*** PROVIDED MATERIAL

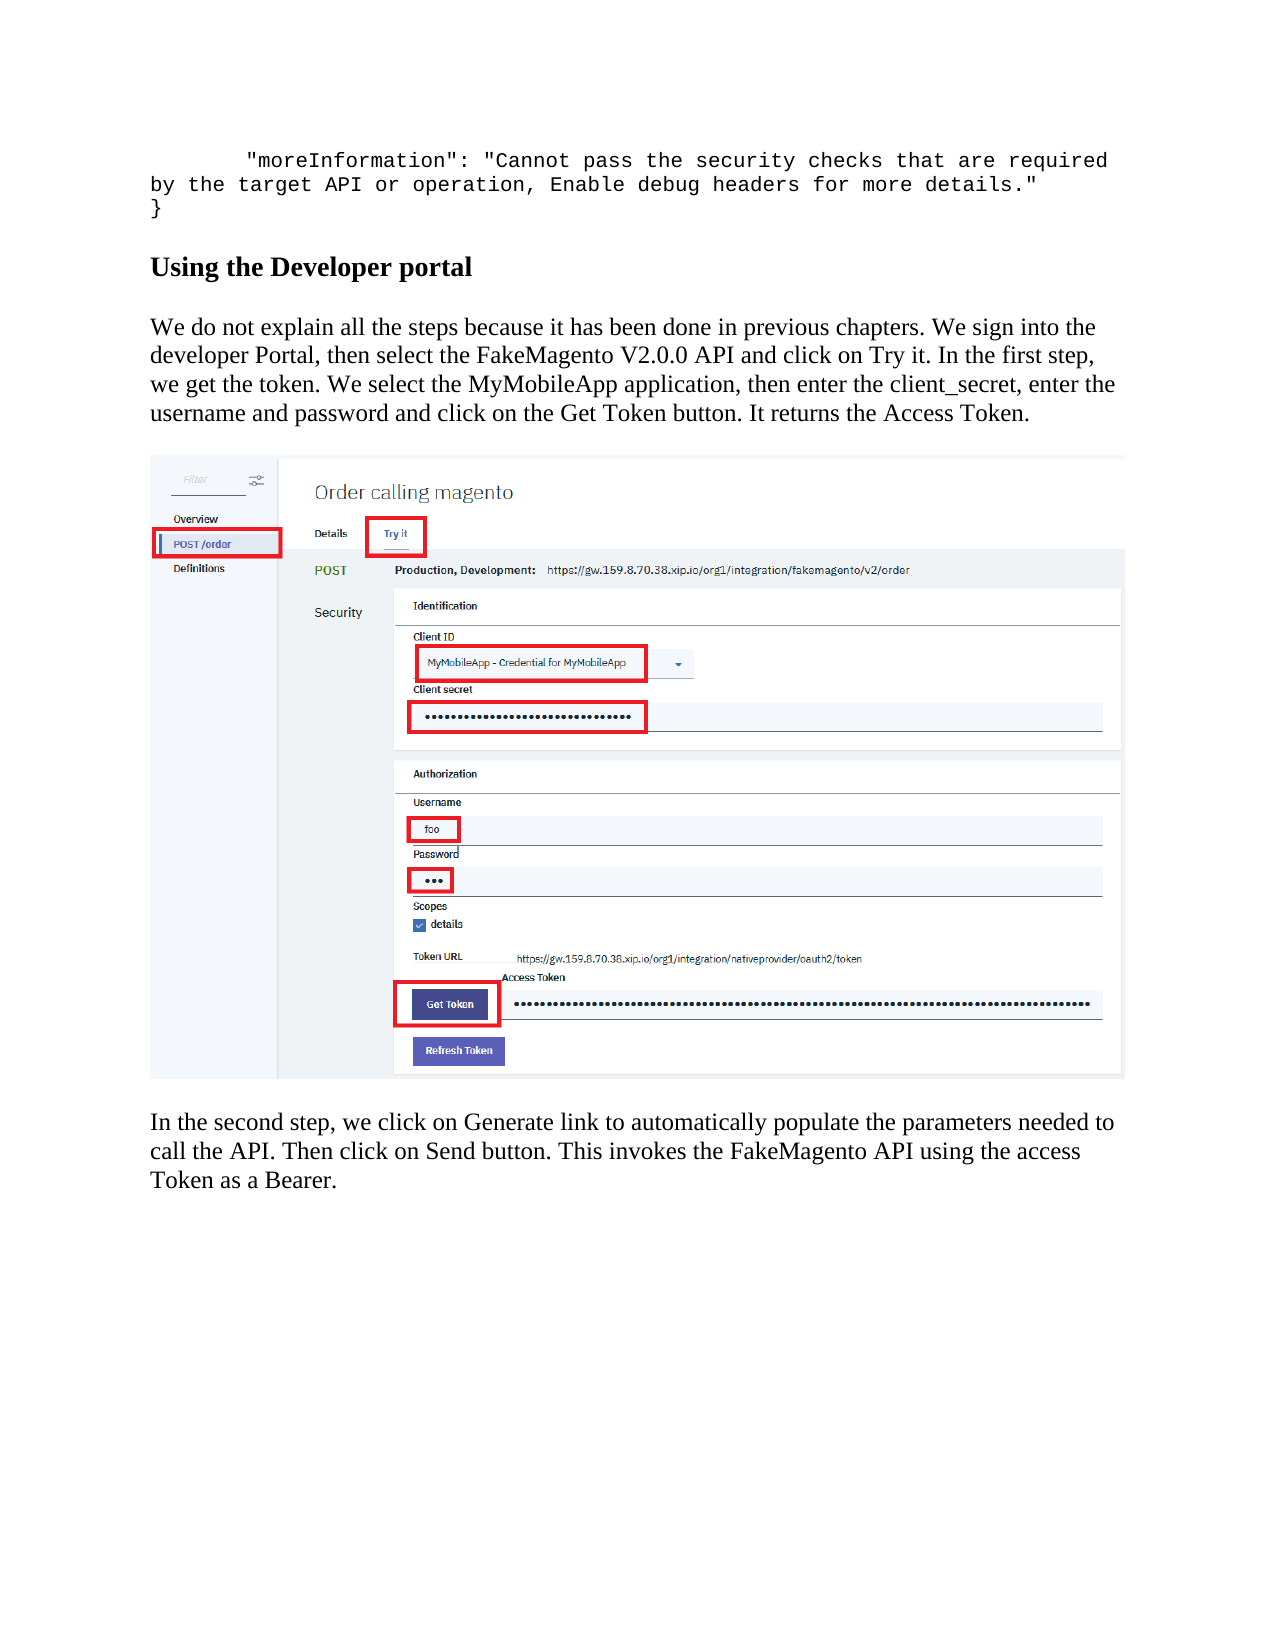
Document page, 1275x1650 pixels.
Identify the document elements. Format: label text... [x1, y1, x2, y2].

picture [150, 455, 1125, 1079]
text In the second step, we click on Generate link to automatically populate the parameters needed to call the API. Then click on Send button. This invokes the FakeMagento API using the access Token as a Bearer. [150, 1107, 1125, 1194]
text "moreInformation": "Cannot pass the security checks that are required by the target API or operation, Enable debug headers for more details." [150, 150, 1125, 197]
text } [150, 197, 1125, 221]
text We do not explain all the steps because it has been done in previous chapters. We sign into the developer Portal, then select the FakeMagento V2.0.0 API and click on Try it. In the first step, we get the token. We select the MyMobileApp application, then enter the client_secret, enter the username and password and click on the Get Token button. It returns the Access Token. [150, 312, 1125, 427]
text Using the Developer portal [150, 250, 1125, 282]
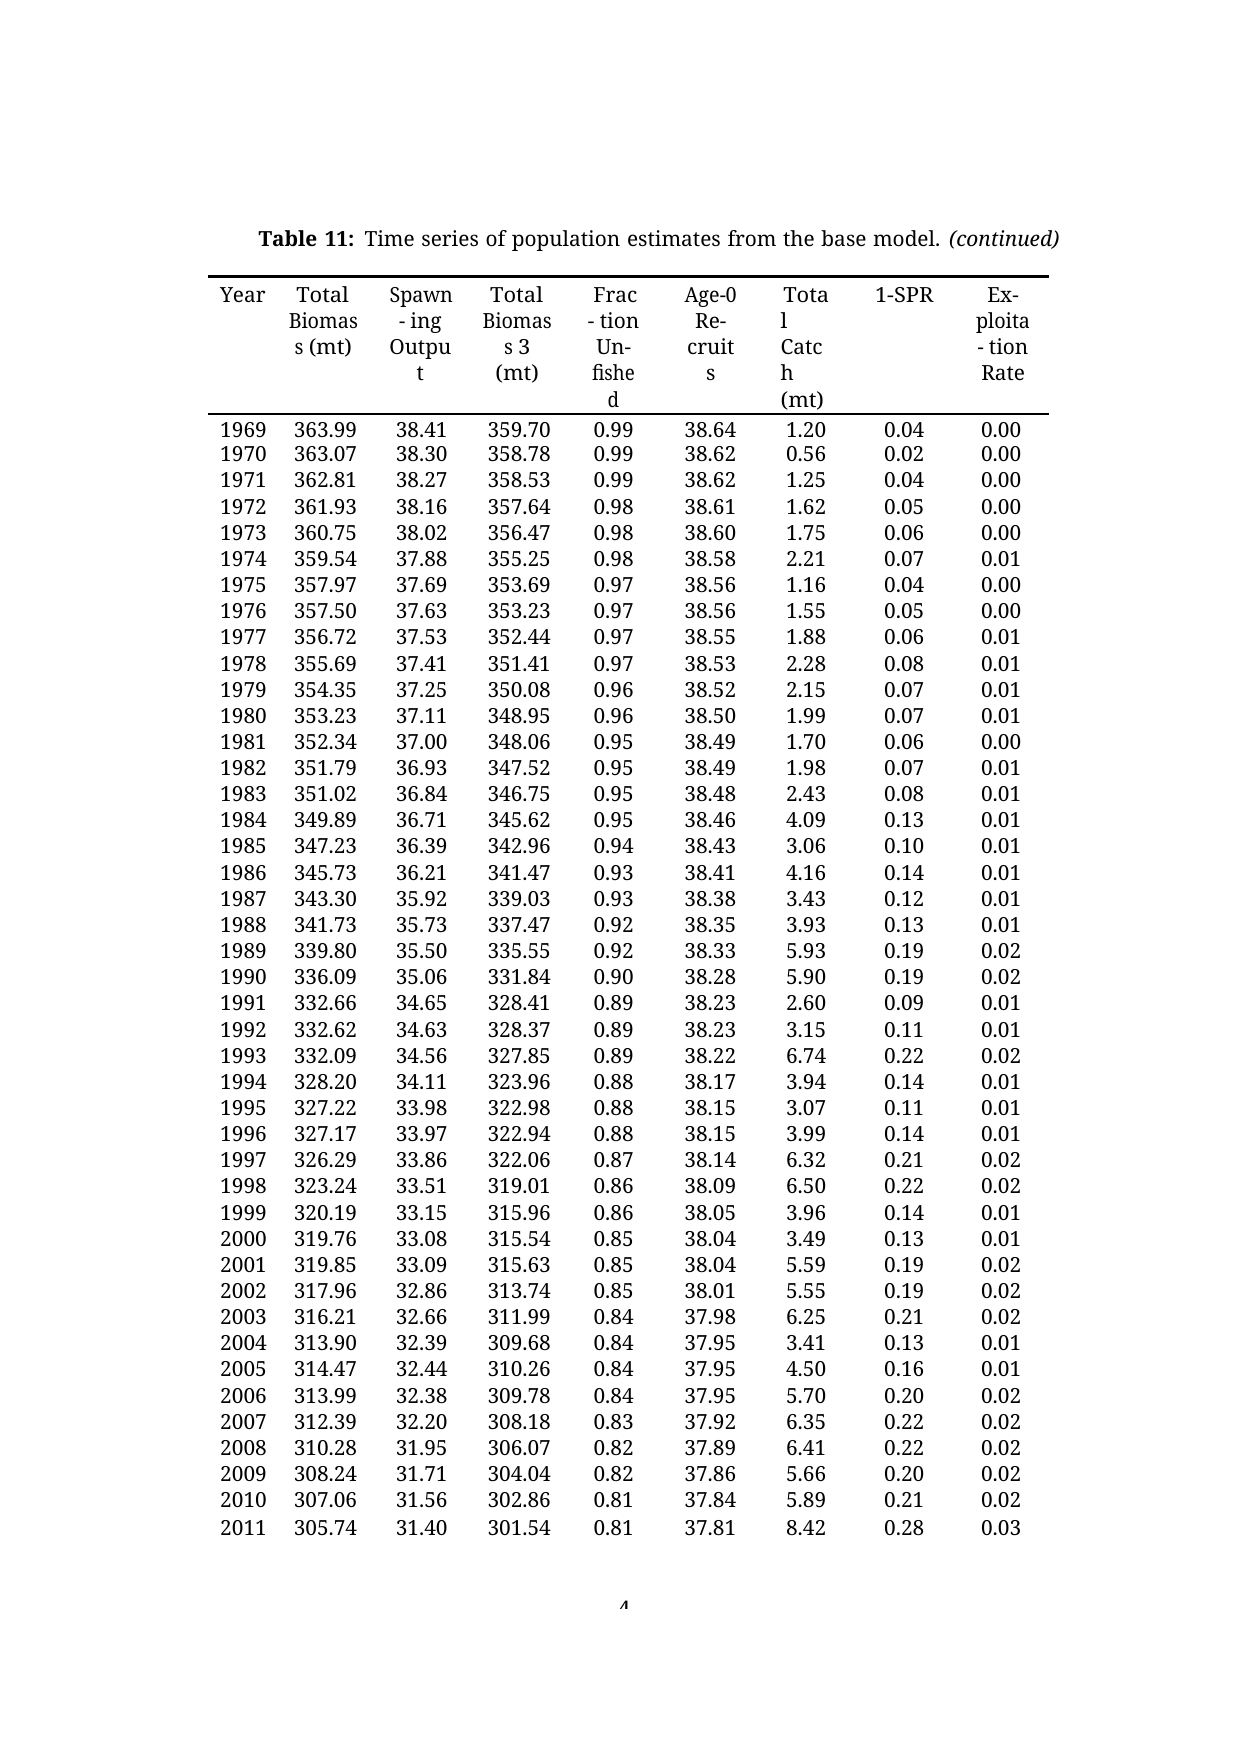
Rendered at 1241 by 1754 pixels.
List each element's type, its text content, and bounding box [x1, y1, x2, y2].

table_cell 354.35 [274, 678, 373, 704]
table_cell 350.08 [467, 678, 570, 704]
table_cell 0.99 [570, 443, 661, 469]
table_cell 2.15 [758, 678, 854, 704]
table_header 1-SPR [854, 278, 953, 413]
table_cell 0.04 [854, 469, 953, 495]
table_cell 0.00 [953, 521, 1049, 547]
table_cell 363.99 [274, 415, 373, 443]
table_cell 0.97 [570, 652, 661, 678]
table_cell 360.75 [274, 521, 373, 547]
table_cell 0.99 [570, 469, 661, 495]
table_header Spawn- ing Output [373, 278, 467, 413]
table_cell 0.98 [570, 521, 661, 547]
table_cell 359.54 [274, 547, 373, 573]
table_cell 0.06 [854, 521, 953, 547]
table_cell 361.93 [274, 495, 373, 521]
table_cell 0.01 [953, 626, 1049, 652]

******

EXERCISE REQUIREMENTS. Each line from the one containing "Rendered at 1241 by 1754 pixels." through the end of the entries, both included, is to be returned exactly, with no other lines.

ANSWER TO THIS TASK.
Rendered at 1241 by 1754 pixels.
List each element's type, its text content, and bounding box [x1, y1, x2, y2].

table_cell 354.35 [274, 678, 373, 704]
table_cell 350.08 [467, 678, 570, 704]
table_cell 0.99 [570, 443, 661, 469]
table_cell 2.15 [758, 678, 854, 704]
table_header 1-SPR [854, 278, 953, 413]
table_cell 0.04 [854, 469, 953, 495]
table_cell 0.00 [953, 521, 1049, 547]
table_cell 363.99 [274, 415, 373, 443]
table_cell 0.97 [570, 652, 661, 678]
table_cell 360.75 [274, 521, 373, 547]
table_cell 0.99 [570, 469, 661, 495]
table_header Spawn- ing Output [373, 278, 467, 413]
table_cell 0.98 [570, 521, 661, 547]
table_cell 359.54 [274, 547, 373, 573]
table_cell 0.06 [854, 521, 953, 547]
table_cell 361.93 [274, 495, 373, 521]
table_cell 0.01 [953, 626, 1049, 652]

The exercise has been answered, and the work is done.